What happens when the workload on the user node pool increases beyond the capacity of 5 nodes?
Think about the maximum node count set for autoscaling and how AKS manages node pools independently.
Autoscaling respects the maximum node count set for each node pool. Once the user node pool reaches 5 nodes, it cannot scale further. New pods that require more capacity remain pending until resources free up or manual scaling occurs.
You want to configure an AKS node pool named compute to autoscale between 2 and 6 nodes. Which Azure CLI command correctly sets this autoscaling configuration?
Remember that autoscaling is enabled or updated on existing node pools with specific flags.
The az aks nodepool update command with --enable-cluster-autoscaler, --min-count, and --max-count correctly configures autoscaling limits on an existing node pool.

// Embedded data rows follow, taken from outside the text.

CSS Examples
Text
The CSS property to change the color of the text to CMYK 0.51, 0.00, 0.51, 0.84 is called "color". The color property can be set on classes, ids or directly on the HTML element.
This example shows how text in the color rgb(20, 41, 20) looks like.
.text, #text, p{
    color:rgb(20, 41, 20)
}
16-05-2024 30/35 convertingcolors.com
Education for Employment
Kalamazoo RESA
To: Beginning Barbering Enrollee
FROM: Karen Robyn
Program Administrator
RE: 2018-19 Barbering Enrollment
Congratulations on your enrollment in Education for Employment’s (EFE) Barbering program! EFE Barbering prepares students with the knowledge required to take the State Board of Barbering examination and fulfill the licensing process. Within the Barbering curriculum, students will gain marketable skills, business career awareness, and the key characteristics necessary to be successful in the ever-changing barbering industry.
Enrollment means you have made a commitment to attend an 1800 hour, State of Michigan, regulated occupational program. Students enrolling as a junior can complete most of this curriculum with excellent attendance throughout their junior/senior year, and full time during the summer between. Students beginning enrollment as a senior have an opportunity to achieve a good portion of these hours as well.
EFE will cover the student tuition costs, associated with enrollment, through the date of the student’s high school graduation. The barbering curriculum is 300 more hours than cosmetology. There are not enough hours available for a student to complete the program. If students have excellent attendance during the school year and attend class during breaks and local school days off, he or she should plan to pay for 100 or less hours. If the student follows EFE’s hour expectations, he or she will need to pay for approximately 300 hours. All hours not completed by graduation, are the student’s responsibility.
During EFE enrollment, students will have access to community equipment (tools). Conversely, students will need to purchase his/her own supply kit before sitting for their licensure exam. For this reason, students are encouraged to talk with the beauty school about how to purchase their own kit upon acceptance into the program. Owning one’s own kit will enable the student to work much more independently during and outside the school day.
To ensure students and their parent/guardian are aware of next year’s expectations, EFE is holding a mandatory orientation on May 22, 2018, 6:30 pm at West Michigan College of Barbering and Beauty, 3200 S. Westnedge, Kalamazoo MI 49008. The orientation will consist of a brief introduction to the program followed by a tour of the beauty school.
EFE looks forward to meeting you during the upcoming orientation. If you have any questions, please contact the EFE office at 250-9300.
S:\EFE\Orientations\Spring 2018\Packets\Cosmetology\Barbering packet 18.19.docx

You need to design an AKS cluster to run two types of workloads: latency-sensitive services and batch jobs. Latency-sensitive services require dedicated nodes with high availability, while batch jobs can run on cheaper, spot-priced nodes that can be preempted.
Which node pool architecture best fits this requirement?
Consider workload isolation and cost optimization strategies.
Separating workloads into dedicated node pools allows tuning VM types and scaling policies per workload. Spot VMs are suitable for batch jobs but not for latency-sensitive services that require stability.
You want to restrict access to the system node pool in your AKS cluster so that only cluster administrators can deploy pods there. Which approach enforces this security requirement?
Think about combining Azure AD roles with Kubernetes RBAC and node labels.
Azure AD RBAC controls who can perform cluster admin actions. Kubernetes RBAC combined with node labels can restrict pod scheduling to specific node pools. This combination enforces deployment restrictions effectively.
An AKS cluster has two node pools: np1 and np2. Both have autoscaling enabled with min 1 and max 3 nodes. The cluster runs two deployments: app1 scheduled only on np1 and app2 scheduled only on np2.
If app1 suddenly requires 10 pods and app2 requires 2 pods, what is the expected scaling behavior?
Remember that node pools scale independently and pods are scheduled only on their assigned node pools.
Each node pool autoscaler respects its max node count. np1 can only scale to 3 nodes, so it cannot run all 10 pods, leaving some pending. np2 scales to 2 nodes to run its 2 pods. Node pools do not share capacity.